In Introducing, Selma Blair, the actress opens up about how she is embracing the disease and how she is feeling after undergoing a stem cell transplant in 2019.
"At this moment, I'm great," Blair told Good Morning America's Robin Roberts in an interview. "It is important to say, 'at this very moment' and I don't want to be complaining although I -- I always say, 'I have no complaints but do you have a minute?' It's like my joyful thing."
Blair added, "I have more gains than losses.
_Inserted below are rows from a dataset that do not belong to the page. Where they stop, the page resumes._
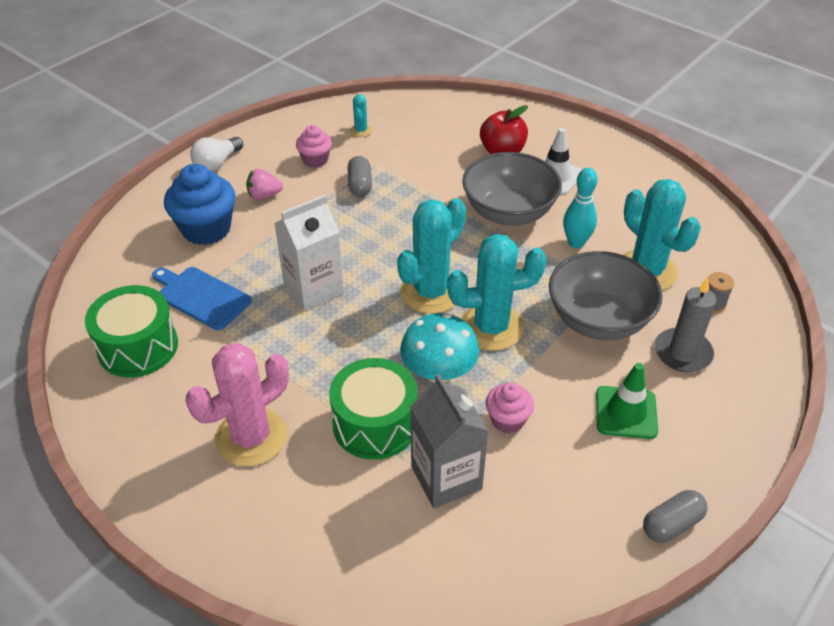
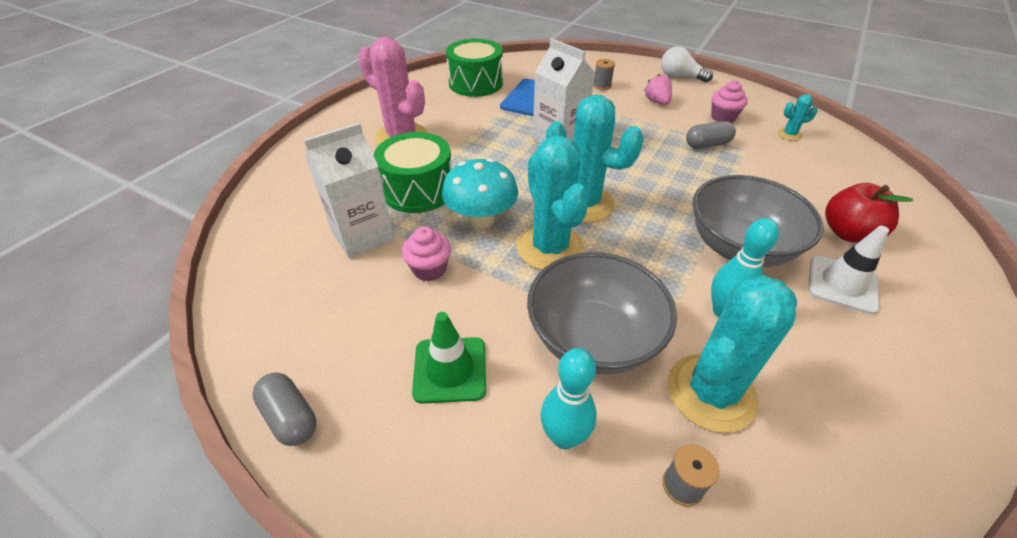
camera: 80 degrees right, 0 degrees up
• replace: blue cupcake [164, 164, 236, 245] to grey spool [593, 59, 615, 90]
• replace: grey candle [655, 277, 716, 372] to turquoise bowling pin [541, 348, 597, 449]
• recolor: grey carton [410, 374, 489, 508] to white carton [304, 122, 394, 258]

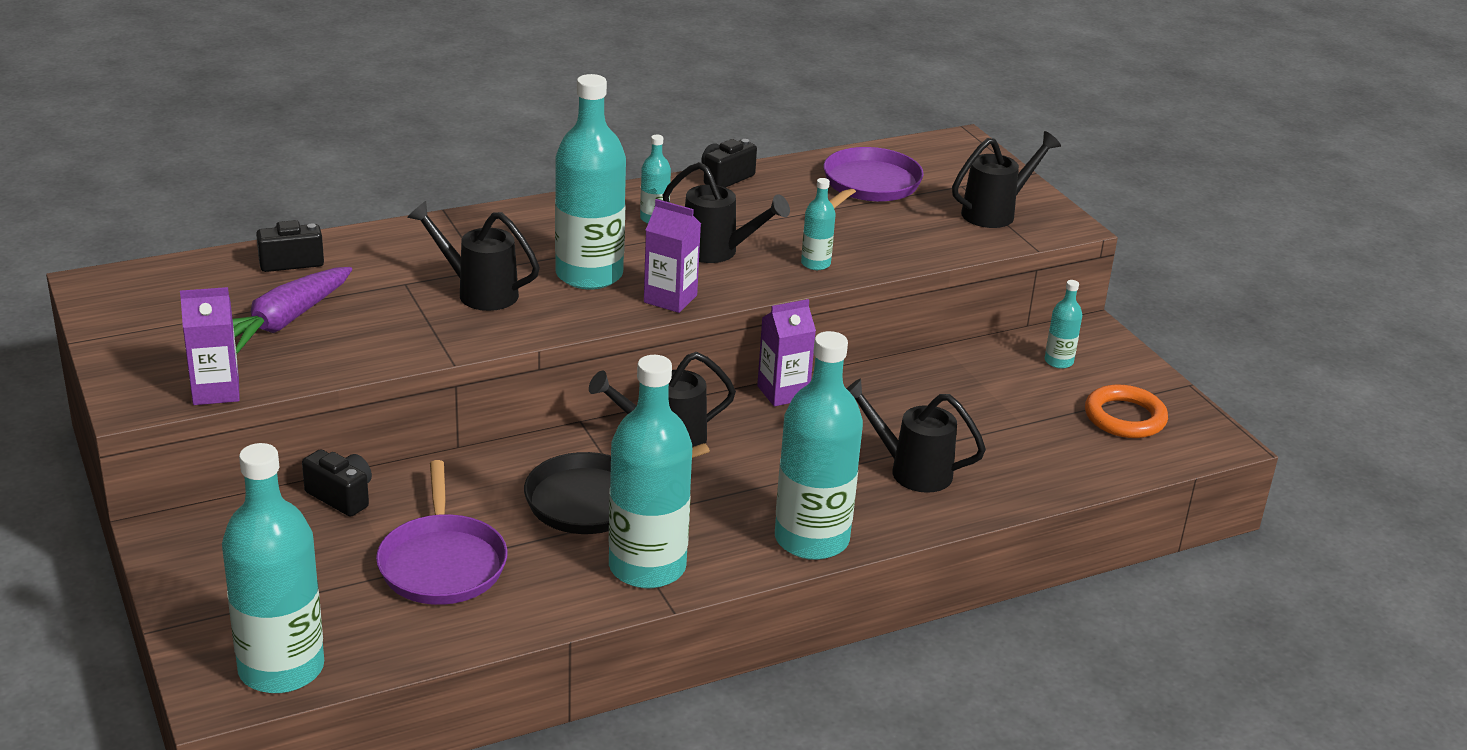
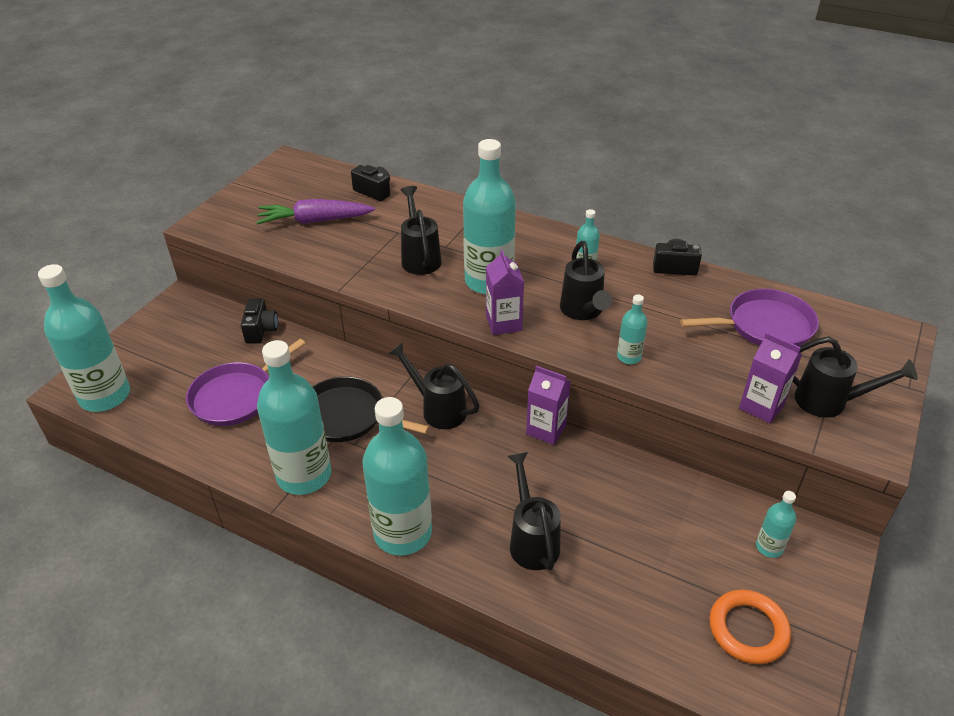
camera: 55 degrees right, 10 degrees up
• move: purple carton [180, 287, 240, 405] to [739, 332, 802, 424]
And I do have things that can sometimes be embarrassing but this part of it that I do want to show 'cause that's the part that's healing, and perfect, and acceptance -- the glitches, maybe some of the speech."
The actress, who is known for her roles in films such as Cruel Intentions and Legally Blonde, first shared her MS diagnosis on Instagram in 2018. Months later, she spoke with GMA her daily battle with the disease.
Blair said that coming forward with her illness has meant a lot to others, including her fans and followers.
"What I saw when people came up after an Instagram post or especially your show that I was on -- how much it meant," she said. "And that moved me more than I had been moved by other things that I have achieved in my life or done."
The documentary, which will show viewers what went into Blair's decision to get the stem cell transplant, will show her fears about receiving the procedure, which is still experimental for MS and not a cure, and the intensive rounds of chemo she had to do to help "reboot" the immune system. Stem cell transplants are not yet FDA approved for the treatment of MS.
"I kinda got to a critical point and my nervous system and more symptoms and I couldn't stay awake," Blair said. "I was mortally afraid of chemo my whole life. I'm someone that's always gone holistic when I can."
But Blair said that after one dose of chemo, she was talking clearly and the inflammation started to go down. Now, she revealed her brain is free from forming new lesions, but she does have volume loss in some speech and movement areas and prefrontal damage -- things she takes medicine for throughout the day.
"I chose this as a marker in my life to want to live, to want to be a person that can show other people with chronic illness, disabilities, an injury they couldn't get over, a hit," she said. "I just took a hit. And we take hits. ... And that resilience is possible."
As for acting, she hopes it's something she can return to someday.
"If the right thing -- I'm not looking, but God knows I would never say I wouldn't dream of being a part of an amazing set one day."
For now, she's taking things one step at a time and finding joy.
"We have to take care of ourselves and be patient," Blair said. "And better times come. Maybe not for good. Maybe it's not a cure. But more than not, better times will come. We're meant to have joy on this earth. I never felt that before."
Introducing, Selma Blair will hit theaters Oct. 15.